Ilustrasi ikan salmon. (pixabay)

Editor: Dera - Selasa, 7 Desember 2021 | 21:30 WIB

Sariagri - Para ilmuwan Universitas Tianjin, Cina berhasil mengembangkan plastik berkelanjutan dan biodegradable yang berasal dari sperma salmon dan minyak nabati.

Plastik yang disebut plastik DNA ini diklaim hanya menghasilkan lima persen emisi karbon, dari pembuatan plastik polistiren biasa.

Menggunakan untaian DNA dari sperma ikan salmon yang diekstraksi, para peneliti melarutkan materi genetik dalam air dengan ionomer, sejenis polimer yang biasa ditemukan dalam perekat untuk menghasilkan gel yang cukup lentur dan dicetak menjadi berbagai bentuk.
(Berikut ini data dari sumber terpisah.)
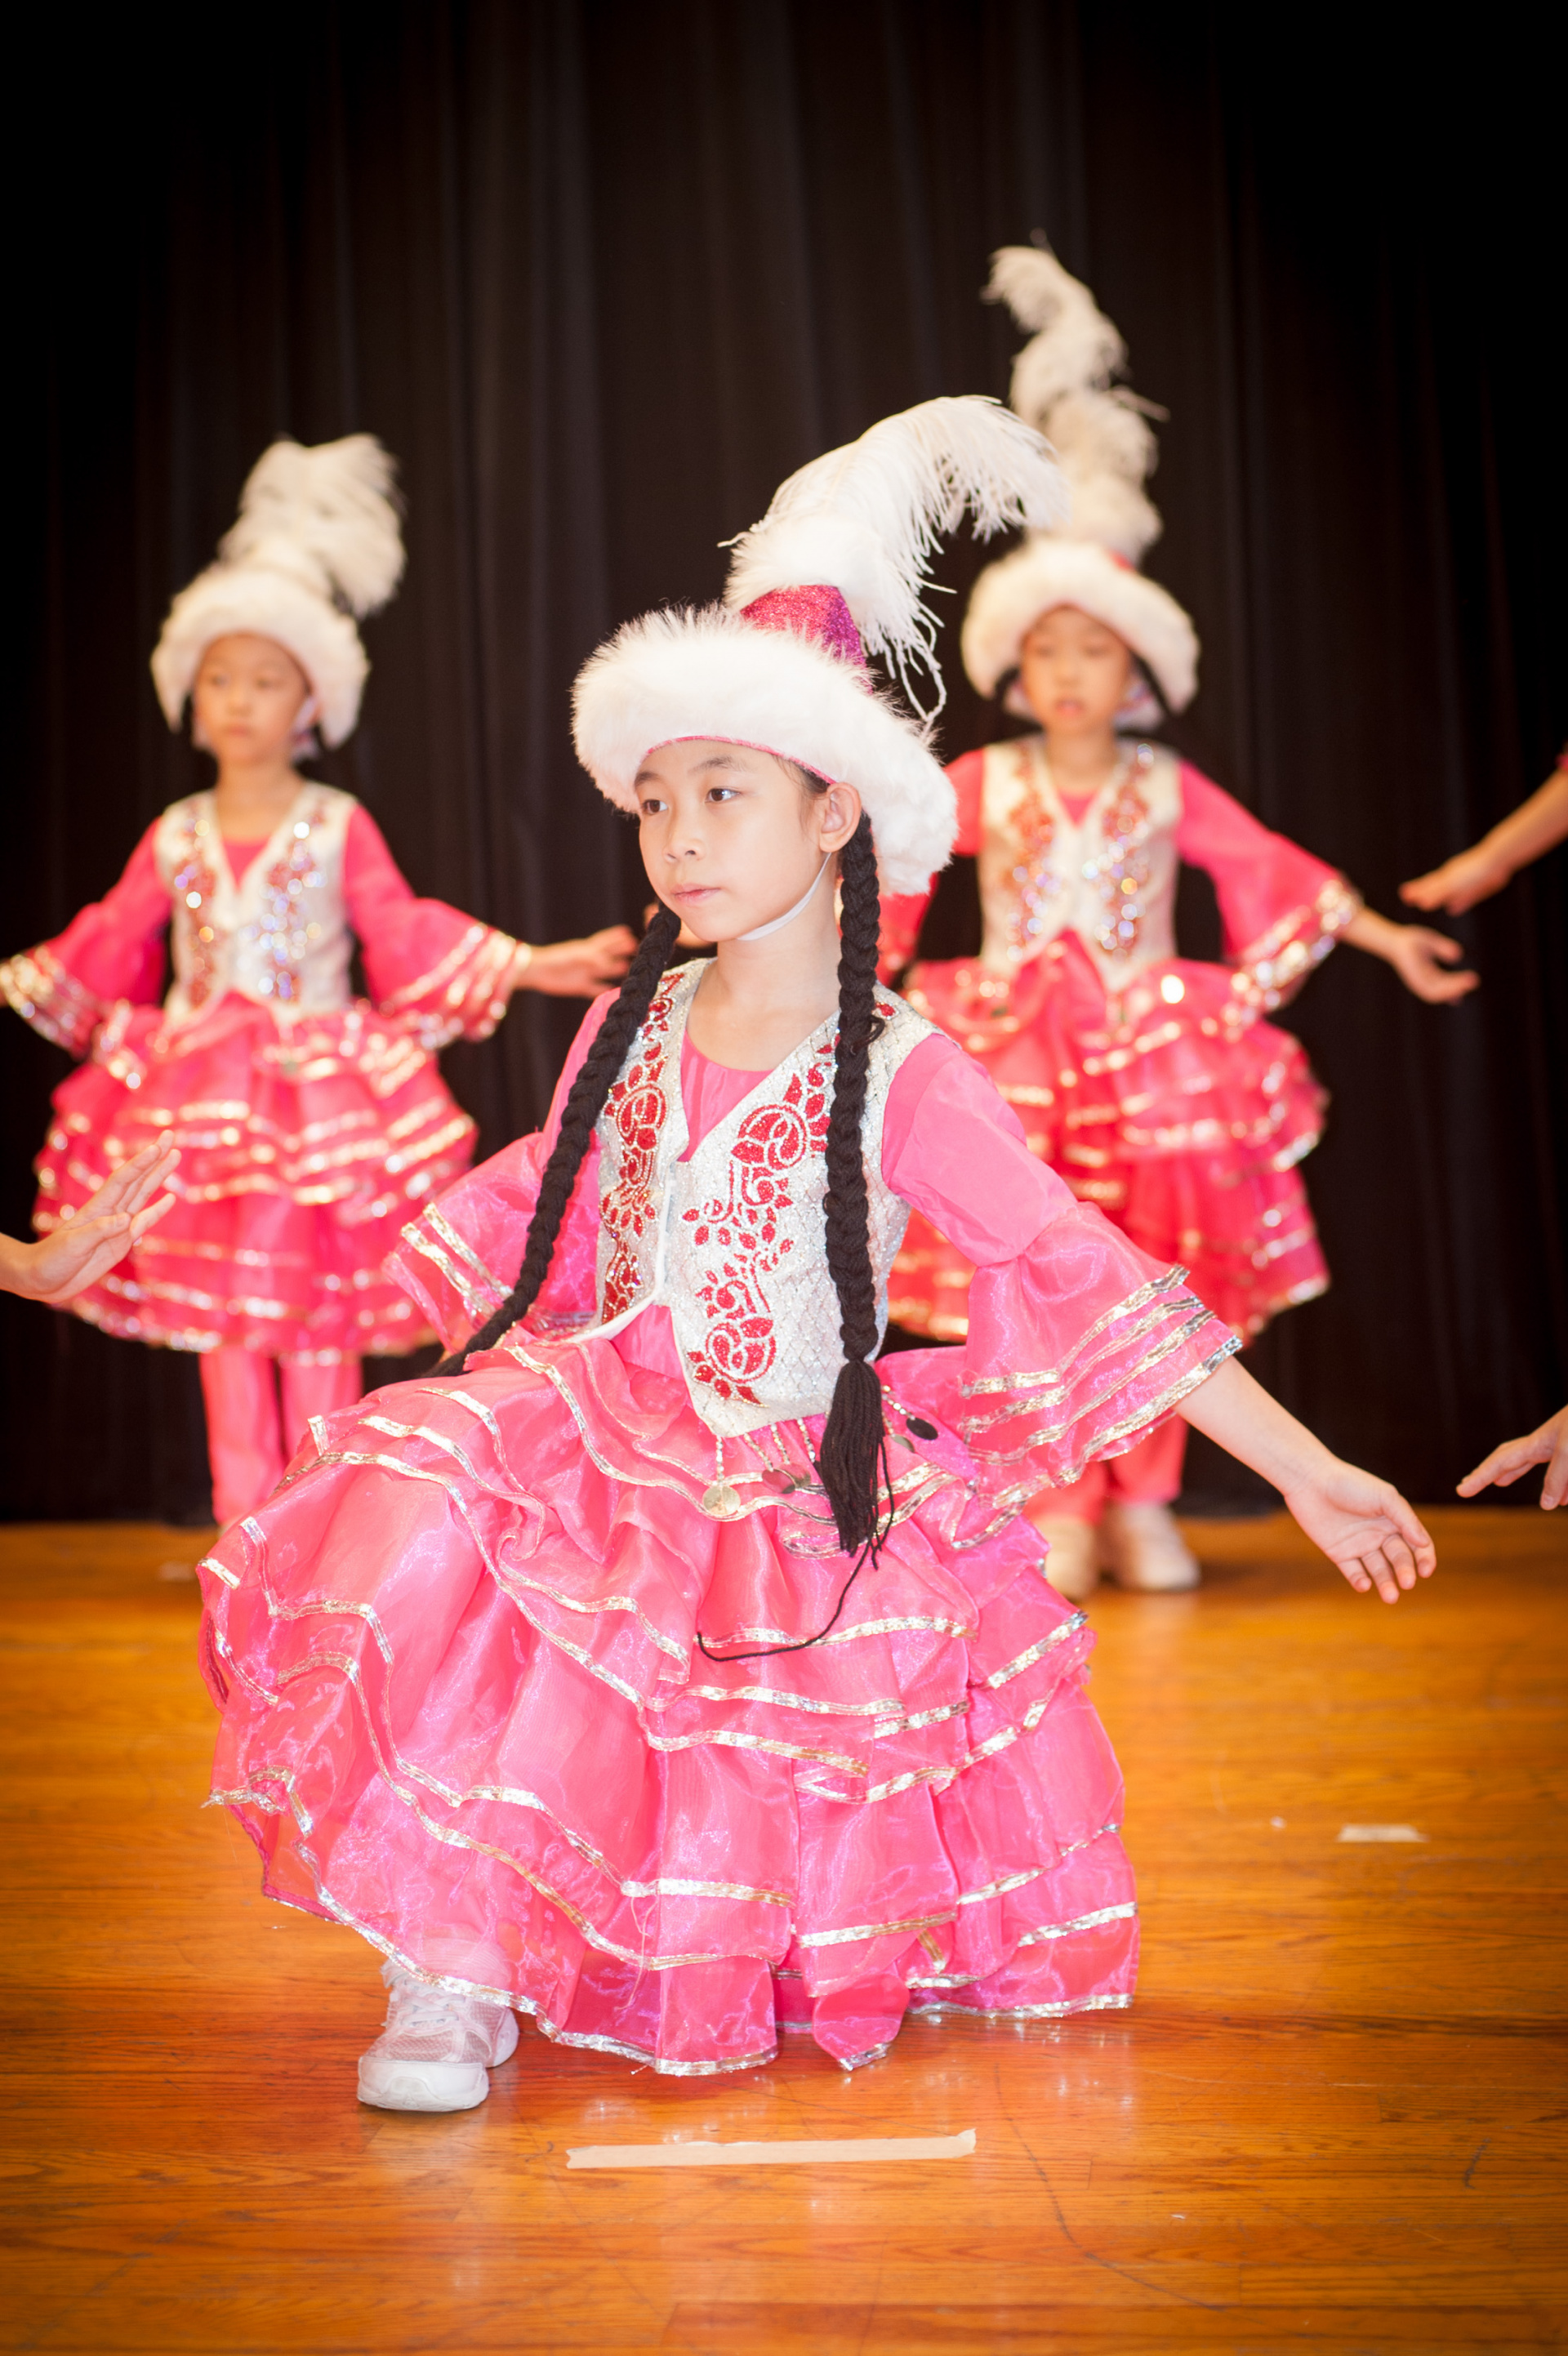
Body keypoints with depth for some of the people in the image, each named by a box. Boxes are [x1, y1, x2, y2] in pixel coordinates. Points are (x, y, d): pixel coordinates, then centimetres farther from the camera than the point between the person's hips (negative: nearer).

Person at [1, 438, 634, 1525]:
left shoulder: (338, 827, -1)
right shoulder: (176, 837, 8)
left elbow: (408, 936, 0)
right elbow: (106, 948, 15)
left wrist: (532, 965, -6)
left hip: (319, 1099, -3)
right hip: (201, 1097, 3)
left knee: (321, 1323, -2)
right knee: (225, 1323, 4)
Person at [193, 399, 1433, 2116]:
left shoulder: (901, 1075, -11)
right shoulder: (632, 1030, 2)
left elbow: (1087, 1277, -13)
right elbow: (542, 1231, 18)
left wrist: (1308, 1474, -15)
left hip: (803, 1508, -2)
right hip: (599, 1447, 3)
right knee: (426, 1502, -26)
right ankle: (450, 1975, -20)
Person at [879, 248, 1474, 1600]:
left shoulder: (1168, 789, 4)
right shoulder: (984, 785, 2)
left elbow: (1272, 866, 6)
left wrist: (1389, 936, 4)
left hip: (1150, 1070, 1)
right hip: (1019, 1066, -1)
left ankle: (1144, 1505, 13)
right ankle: (1060, 1513, 8)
Bahan tersebut, menurut laporan The Time, kemudian dibekukan dan dikeringkan untuk mengatur bentuknya. Eksperimen itu merujuk pembuatan mug serta potongan puzzle, di mana semuanya terbuat dari apa yang mereka sebut "plastik berbasis DNA".

Baik DNA maupun plastik terbuat dari polimer yang mungkin terbentuk secara alami atau sintetis. Adapun yang pertama banyak tersedia di tumbuhan, hewan, bakteri dan yang terakhir bergantung pada minyak bumi atau bahan bakar fosil.

Sebuah studi baru yang diterbitkan dalam Journal of American Chemical Society menemukan bahwa hasilnya terlihat dan terasa seperti plastik, namun menghasilkan kurang dari lima persen emisi karbon yang dihasilkan selama pembuatan plastik polistiren biasa.

Melansir Malay Mail, peneliti utama Dayong Yang mengatakan, sepengetahuan mereka, plastik DNA adalah bahan yang paling ramah lingkungan dari semua plastik yang dikenal, karena produk plastik sering digunakan untuk menampung cairan. Para peneliti menyarankan bahwa wadah bioplastik tersebut harus diperlakukan dengan bahan kedap air yang dapat mengurangi daya daur ulangnya.

Baca Juga: Ilmuwan Cina Berhasil Kembangkan Plastik Biodegradable dari Sperma Salmon
Kenapa Makan Ikan Salmon Jangan Digoreng? Ketahui Manfaatnya

Aplikasi berguna lainnya untuk zat ini termasuk elektronik dan bentuk kemasan lainnya. Penelitian ini muncul ketika para ilmuwan berjuang untuk menemukan solusi untuk mengurangi sampah plastik.

Dalam laporan 2019 oleh Koalisi Polusi Plastik, lebih dari 30 juta ton plastik dibuang setiap tahun, hanya 8 persen yang didaur ulang di AS. Sebagian besar sisanya berakhir di tempat pembuangan sampah, sementara 1 hingga 2 juta ton lainnya berserakan di darat dan di air, di mana ia dapat pecah menjadi mikroplastik yang membahayakan kesehatan hewan dan manusia.